FIG. 1 is a block diagram showing the configuration of a first embodiment of the present invention.

FIG. 2 is a diagram for explaining the operation of the first embodiment.

FIG. 3 is a diagram for explaining another operation of the first embodiment.

FIG. 4 is a block diagram showing the configuration of a second embodiment of the invention.

FIG. 5 is a diagram for explaining the operation of the second embodiment.

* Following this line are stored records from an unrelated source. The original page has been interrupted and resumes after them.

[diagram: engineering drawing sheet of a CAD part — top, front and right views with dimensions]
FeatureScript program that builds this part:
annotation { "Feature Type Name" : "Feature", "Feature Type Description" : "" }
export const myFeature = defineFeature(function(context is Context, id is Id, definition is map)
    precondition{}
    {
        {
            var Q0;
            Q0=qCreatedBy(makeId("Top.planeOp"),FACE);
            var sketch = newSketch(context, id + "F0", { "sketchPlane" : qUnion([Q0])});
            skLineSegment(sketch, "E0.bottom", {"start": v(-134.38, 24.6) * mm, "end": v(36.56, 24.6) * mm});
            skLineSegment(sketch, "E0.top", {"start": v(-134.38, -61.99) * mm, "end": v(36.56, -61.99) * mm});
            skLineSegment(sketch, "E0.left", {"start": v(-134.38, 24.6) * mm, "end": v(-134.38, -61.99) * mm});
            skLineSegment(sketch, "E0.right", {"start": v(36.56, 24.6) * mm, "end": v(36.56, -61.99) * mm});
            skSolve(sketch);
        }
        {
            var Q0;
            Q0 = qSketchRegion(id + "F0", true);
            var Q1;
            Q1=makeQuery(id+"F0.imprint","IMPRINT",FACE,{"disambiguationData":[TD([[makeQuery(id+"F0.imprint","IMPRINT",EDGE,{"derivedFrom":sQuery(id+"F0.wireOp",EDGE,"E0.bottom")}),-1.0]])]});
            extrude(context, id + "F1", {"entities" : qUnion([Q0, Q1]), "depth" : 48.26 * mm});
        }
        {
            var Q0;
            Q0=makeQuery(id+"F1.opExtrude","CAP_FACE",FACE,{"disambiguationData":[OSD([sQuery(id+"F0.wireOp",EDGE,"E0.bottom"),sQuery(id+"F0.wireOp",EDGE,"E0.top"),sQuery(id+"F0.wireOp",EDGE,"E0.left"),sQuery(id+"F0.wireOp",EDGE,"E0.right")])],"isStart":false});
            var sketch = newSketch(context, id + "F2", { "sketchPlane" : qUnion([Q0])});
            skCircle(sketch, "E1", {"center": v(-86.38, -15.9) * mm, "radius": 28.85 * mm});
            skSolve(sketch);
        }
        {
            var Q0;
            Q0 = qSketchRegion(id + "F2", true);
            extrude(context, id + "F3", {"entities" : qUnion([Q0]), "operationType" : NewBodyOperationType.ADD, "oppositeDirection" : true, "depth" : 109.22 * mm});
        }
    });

FIG. 6 is a block diagram showing a schematic configuration of a conventional optical parallel processing device.

[Explanation of symbols]

3-2 Encoding section 3-4 Spatial light modulator 6-2 Encoding section 6-3 Optical mask for logical operations 6-4 Spatial light modulator

Claims (5)

[Claims] Claim 1: An encoding process in which one-dimensional or two-dimensional digital information is encoded using light intensity to create coded light, and a threshold value (Pth) determined by the light intensity and irradiation time is predetermined, and a finite The presence or absence of modulation is determined depending on whether or not a constant determined from the light intensity, irradiation time, wavelength, etc. of one or more light inputs incident within the time exceeds the threshold value (Pth), and modulation or non-modulation is determined according to this determination. a modulation process for transmitting modulated output light; and a supply process for supplying the coded light or light after performing a logical operation on the coded light using an optical mask or the like to the modulation process as an optical input. An optical parallel processing method comprising: 2. Encoding means for creating encoded light by encoding one-dimensional or two-dimensional digital information using light intensity, and a threshold value (Pth) determined by the light intensity and irradiation time, and a finite amount of light. The presence or absence of modulation is selected depending on whether a constant determined from the light intensity, irradiation time, wavelength, etc. of one or more light inputs incident within a time exceeds the threshold value (Pth), and this determines whether or not modulation is required. An optical parallel arithmetic processing device comprising: an optical writing type spatial light modulator that sends out modulated output light, and supplying the encoded light to the optical writing type spatial light modulator as an optical input. 3. The optical system comprises a spatial light modulator or an optical mask for extracting a predetermined logic operation output from the encoded light, and supplies the extracted logic operation output to the optical writing type spatial light modulator. 3. The optical parallel processing device according to claim 2. 4. A first control means for controlling the timing of the encoding and the output of the logical operation;
3. The optical parallel arithmetic processing device according to claim 2, further comprising a second control means that sets the take-out timing by the control means as the optical input timing of the optical writing type spatial light modulator. 5. The optical device according to claim 2, wherein the optical writing type spatial light modulator has an input surface having a GaAs PIN structure and a light modulating portion made of ferroelectric liquid crystal. Parallel processing unit.